For his entire tenure in Philadelphia, one of the biggest complaints about the now-departed Ilya Bryzgalov was his inability to ‘steal’ a game when the team was not at his best. I would argue that, while he turns in the occasional shoddy performance, this is Mason’s biggest draw to a team pining to make a Stanley Cup run. The 25-year old has shown a special ability to make big saves in bunches and has allowed the team to pick up points in games where they had little business doing so.
Since the team started 1-7-0, the Flyers have earned points in 24 of Mason’s 31 starts. Given the nature of hockey’s scheduling and the silver-lining of losing games in shootouts or overtime, these points are essential in positioning a team to make the playoffs.
Steve Mason extension, first reported by @Real_ESPNLeBrun is 3 years, $12.3M.
— Elliotte Friedman (@FriedgeHNIC) January 18, 2014
At just over $4 million a year for three seasons, Mason will be in the middle of the pack as far as annual salaries go for goaltenders. Given the fact that, at points of his career at least, Mason has displayed top-tier talent and the ability to put a team on his back it is tough to get upset with this deal. With just three years on the contract, the Flyers will have plenty of time to see if Mason can re-establish himself as a championship-caliber starting goaltender without tying themselves to him like they did with Bryzgalov.
Mason has had some incredible games as a Flyer with largely ineffective defensive corps in front of him. He is the prototypical mold of an elite goalie (6’4″, lightning-quick reactions and foot-speed, competitive) one just has to hope the sort of struggles that haunted him in Columbus do not resurface in Philadelphia, a city notorious for their relationships with the team’s goaltenders.
The Flyers are an organization that makes decisions quickly and stands by them. By not wasting time on choices they see as a formality, the franchise is constantly able to look for new ways to do what they think can improve the team to a championship contender. While there will be those that question the timing of this move, given a relatively small sample size by Mason, its tough to poke too many holes in it. They’re not paying Mason like a top-five goalie and they’re not locking him up for the next decade.

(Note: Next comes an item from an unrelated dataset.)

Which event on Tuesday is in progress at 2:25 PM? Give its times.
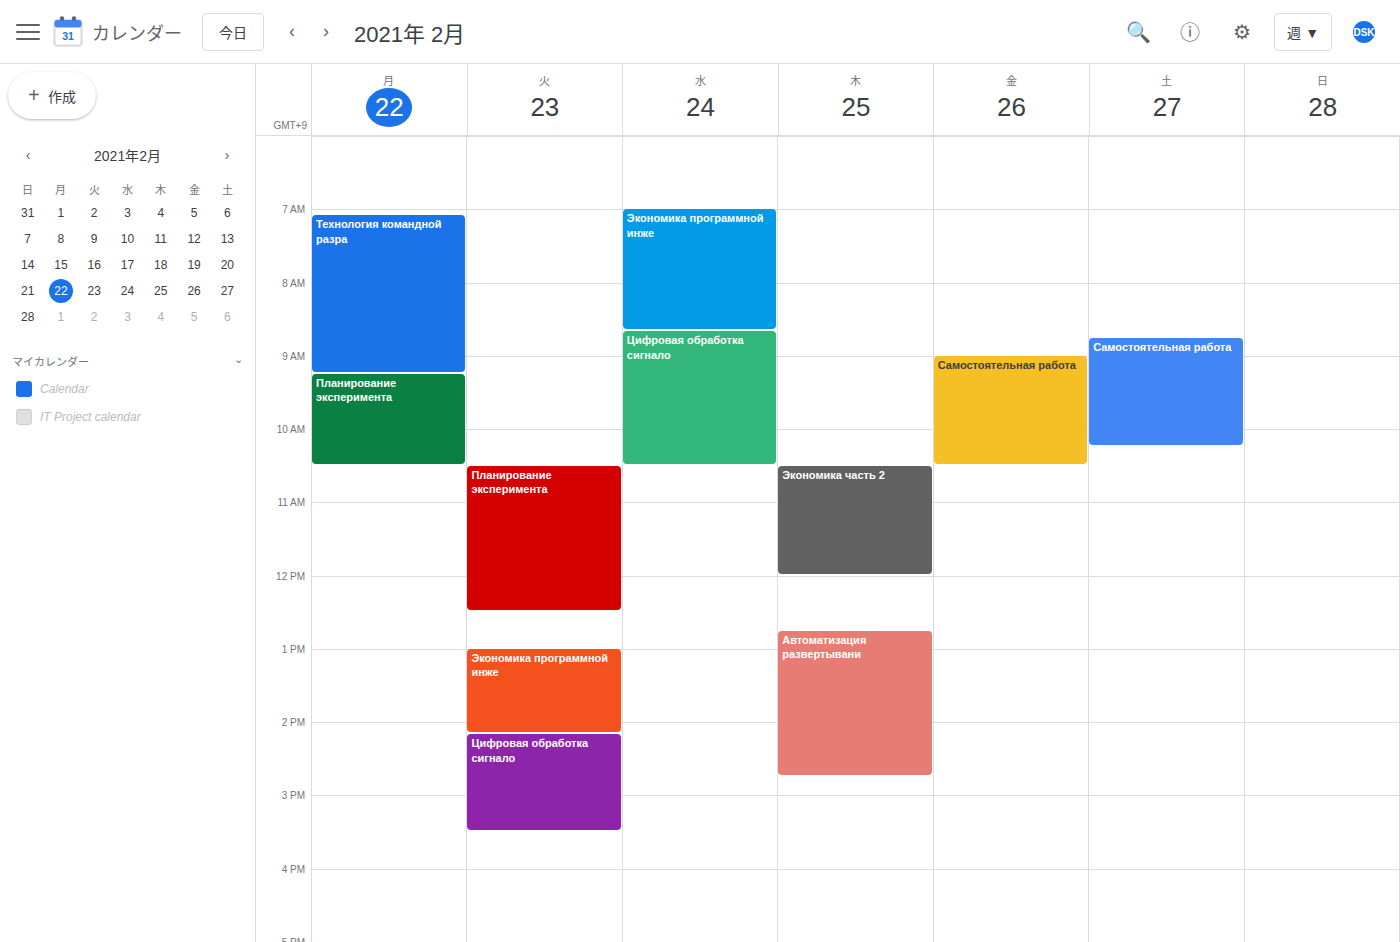
"Цифровая обработка сигнало", 2:10 PM to 3:30 PM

In the NHL, young players who appear on the cusp of stardom are given ‘Bridge Deals’. It is a way of the organization locking up a potentially elite talent for a few years rather than risking their hesitancy to sign him to a long-term contract cost them in the end. Montreal’s P.K. Subban was given a two-year/$5.75 million contract prior to last season. He probably figured he was in store for a bigger payday, but this was the Canadiens way of giving themselves an out with a player who, while talented as any in the league, had not done enough to warrant a Ryan Suter-like contract. Subban went on to win the Norris Trophy for the NHL’s best defenseman and is in store for a monstrous contract, either via free agency or an extension with Montreal.

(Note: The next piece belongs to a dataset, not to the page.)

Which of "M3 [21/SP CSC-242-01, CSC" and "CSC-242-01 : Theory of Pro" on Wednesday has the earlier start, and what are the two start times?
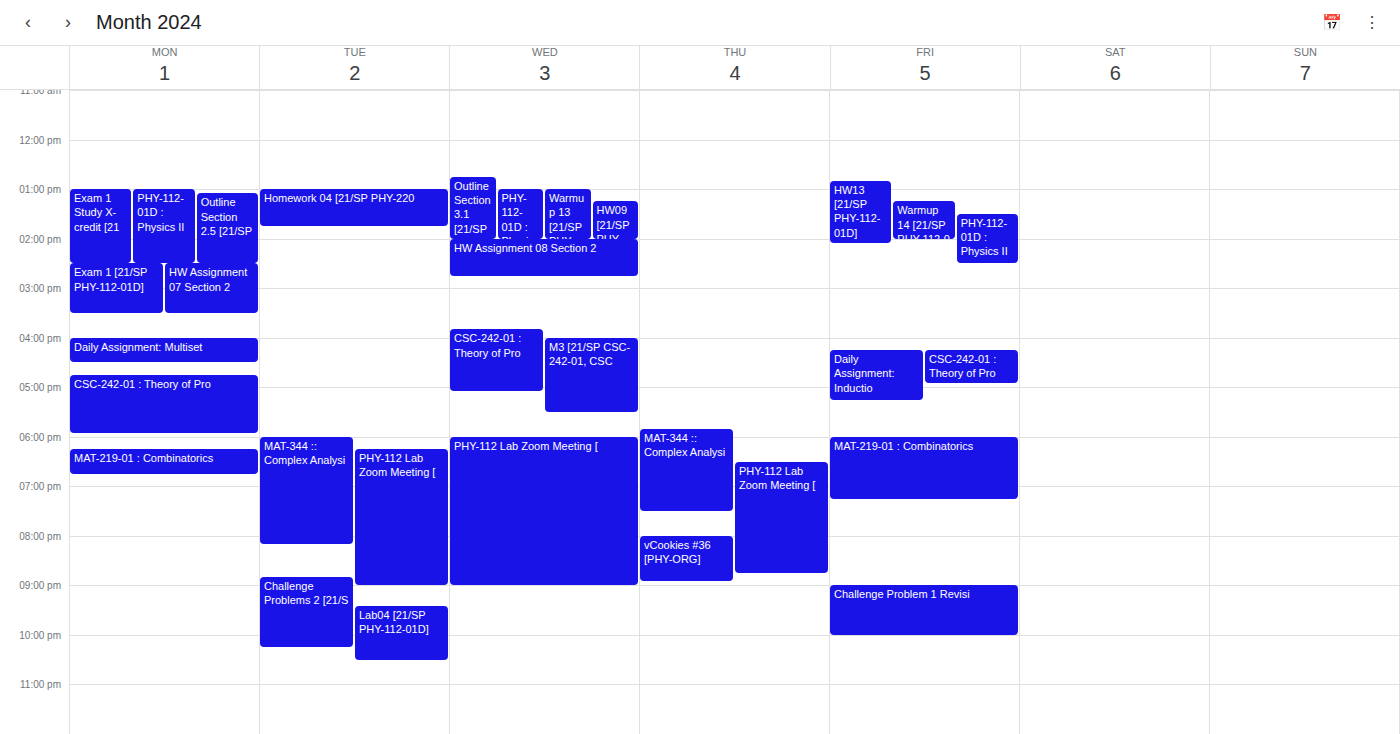
"CSC-242-01 : Theory of Pro" 3:50 PM; "M3 [21/SP CSC-242-01, CSC" 4:00 PM.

This is essentially what the Flyers are doing with Mason. At 25, he has shown the talent necessary to launch himself into the NHL’s elite at his position. However, he does have a track record of veering off course and signing him to a long-term, big money extension would be bad business by the Flyers. Instead, the team is locking up a potentially world-class talent for a reasonable price and asking him to go out and get his next big contract. He is still young enough that, given a few years of progress and consistency, he can still earn a deal along the likes of the Pekka Rinnes and Henrik Lundqvsits of the world.
While I still question as to whether this year’s Flyers team has the makeup of a playoff contender, I am a fan of this move. Mason has been a refreshing presence in the Philadelphia locker room and, between his growing confidence and accountability, I think the Flyers actually made a smart move from a numbers and timing standpoint.